Quando fala de educação, ele faz questão de explicar a diferença entre a pedagogia e andragogia (como se isso tivesse alguma relevância para explicar seus projetos) e, várias vezes, já afirmou que as pessoas precisam aprender de acordo com suas realidades – será que ele sabe que Paulo Freire, tão relacionado às escolas que, de acordo com Marçal, doutrinam os alunos, dedicou a obra de sua vida a esse assunto? 

TV Globinho e Vila Sésamo: debate eleitoral 2024

São nos debates que Pablo Marçal escancara que não tem maturidade nem para ser prefeito do GTA. Não existe decoro para um homem que, em um debate político sério, com regras assinadas por todas as partes e sorteios para que ninguém seja beneficiado ou prejudicado, já chega colocando apelido em seus adversários. 

A jornalista Denise Campos disse, depois do debate organizado pela TV Gazeta e o portal My News, que os mediadores se sentem professores do Ensino Infantil. Dificíl é que estamos falando de homens e mulheres que querem assumir a prefeitura da maior cidade da América Latina. Quando vemos Pablo Marçal chamando Ricardo Nunes de “Bananinha”, Tábata Amaral de “Ta-chata” ou “Parachoque de Comunista”, Guilherme Boulos de “Boules” ou “Comedor de Açúcar” e Luiz Datena de “Dá Pena” é como presenciar um homem de quase 40 anos arrancando as fraldas e saindo correndo pelado pelo estúdio: mesma vibe. 

Todo dia é dia. Toda hora é hora

O problema é que a presença de Pablo Marçal prejudica o todo. Daí, em vez de discutir propostas, elaborar perguntas que façam sentido e até mesmo fazer acusações e deboches pontuais, mas pertinentes, os candidatos saem do prumo – é humanamente impossível debater com Marçal e não achar convidativa a cadeira que está dando sopa por ali. É tão infantil que os debates poderiam passar na TV Globinho.

Pablo Marçal não é um grande comunicador, não é um grande mestre da retórica ou da oralidade, muito menos um empresário de sucesso que fará o mesmo pela cidade de São Paulo (até porque, governar uma cidade é bem diferente de gerir uma empresa).
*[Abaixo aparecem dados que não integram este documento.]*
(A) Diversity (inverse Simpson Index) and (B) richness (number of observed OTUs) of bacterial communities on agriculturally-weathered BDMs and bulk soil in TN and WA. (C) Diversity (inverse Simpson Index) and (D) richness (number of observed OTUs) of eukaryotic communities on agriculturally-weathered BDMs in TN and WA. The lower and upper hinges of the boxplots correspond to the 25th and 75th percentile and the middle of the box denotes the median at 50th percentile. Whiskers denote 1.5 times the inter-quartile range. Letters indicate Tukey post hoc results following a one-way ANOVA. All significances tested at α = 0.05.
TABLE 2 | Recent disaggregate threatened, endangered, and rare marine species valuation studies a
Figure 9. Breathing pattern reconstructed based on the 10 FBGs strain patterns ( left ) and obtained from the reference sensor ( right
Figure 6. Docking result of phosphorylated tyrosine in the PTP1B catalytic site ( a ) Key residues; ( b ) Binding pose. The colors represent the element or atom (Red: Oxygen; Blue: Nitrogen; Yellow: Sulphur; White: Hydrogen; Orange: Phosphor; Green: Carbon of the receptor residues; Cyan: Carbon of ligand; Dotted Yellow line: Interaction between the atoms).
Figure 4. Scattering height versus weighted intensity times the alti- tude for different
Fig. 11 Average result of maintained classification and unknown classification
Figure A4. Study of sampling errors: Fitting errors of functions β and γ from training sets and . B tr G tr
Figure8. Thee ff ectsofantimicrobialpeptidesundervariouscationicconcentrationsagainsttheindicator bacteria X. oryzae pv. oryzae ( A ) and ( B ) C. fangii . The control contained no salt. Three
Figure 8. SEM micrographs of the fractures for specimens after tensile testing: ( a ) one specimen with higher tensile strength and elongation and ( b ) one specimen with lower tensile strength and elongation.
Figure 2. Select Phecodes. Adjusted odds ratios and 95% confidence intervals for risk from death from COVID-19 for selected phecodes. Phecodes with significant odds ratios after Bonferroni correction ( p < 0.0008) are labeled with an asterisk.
É um bully perverso, usuário de factoides, cujo ego deixa os espaços de debates minúsculos para o que realmente importa e tomados pela famosa frase de Roberto Jefferson em 2005: “Vossa excelência desperta em mim os instintos mais primitivos”. 

O prédio de 1 KM de altura que está entre as propostas do plano de governo de Marçal pode ser lido como o símbolo fálico máximo da sua própria carência por atenção e necessidade de reafirmar sua masculinidade. Não é grande novidade, é mais do mesmo – mas tem algo que sobra na Caixa de Pandora, depois de aberta: a esperança. Por isso, vamos de mantra do jornalista Ricardo Boechat (1952 – 2019): “Você gosta muito é de palanque. Mas eu não dou palanque para otário”.